MACK & MABEL Southwark Playhouse

Jerry Herman has always had a soft spot for Mack & Mabel but it has never enjoyed the success of his other Broadway musicals, Hello, Dolly, Mame and Cage aux Folles. The score is bright but the book is poor. Mack is Mack Sennett, the film director, who made the Keystone Cops movies, classics of the silent cinema, and masterpieces of vaudeville slapstick. The charismatic Norman Bowman manages to make Sennett likable and unlikable at the same time, no mean accomplishment. Mabel is Mabel Normand (Laura Pitt-Pulford) who was the most famous comedienne of the silent era. The musical traces their tempestuous relationship. She was into drugs, alcohol and wild parties. She died young.

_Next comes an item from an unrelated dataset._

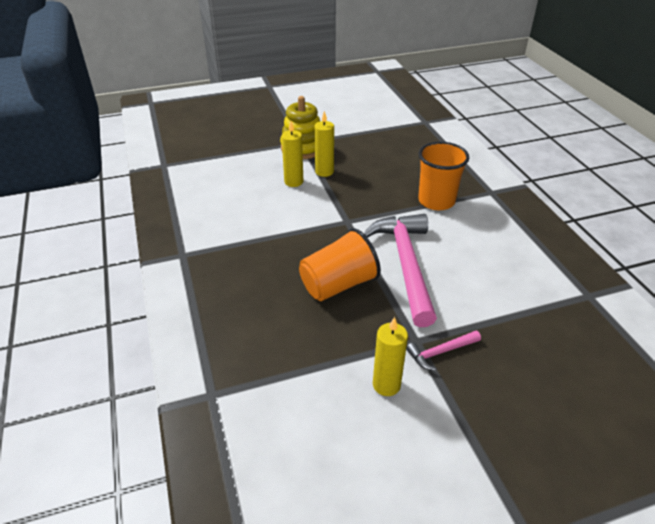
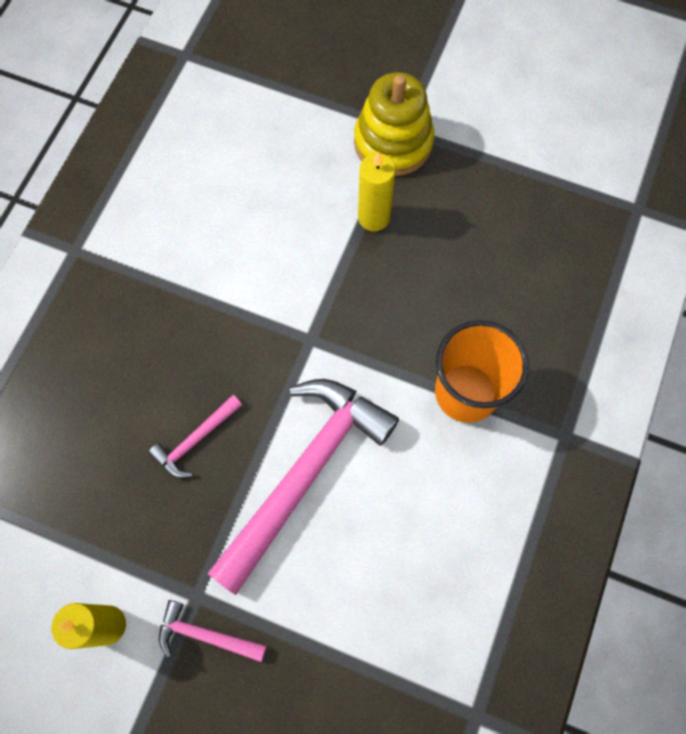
camera: 40 degrees right, 30 degrees up
yellow candle [282,121,303,187] -> none
orange cup [299,228,381,301] -> pink hammer [148,395,242,478]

The pall-bearers at her funeral in 1930 included Louis B Mayer, Charlie Chaplin, Douglas Fairbanks, D W Grifith and Sam Goldwyn.

Southwark Playhouse is situated in the tunnels under London Bridge Station and has difficulty getting the acoustics right for its musicals. Thom Sutherland’s energetic production suffers seriously from the singers and orchestra being so over-amplified that you cannot hear the lyrics. Choreographer Lee Proud has fun with a Keystone Cops pastiche.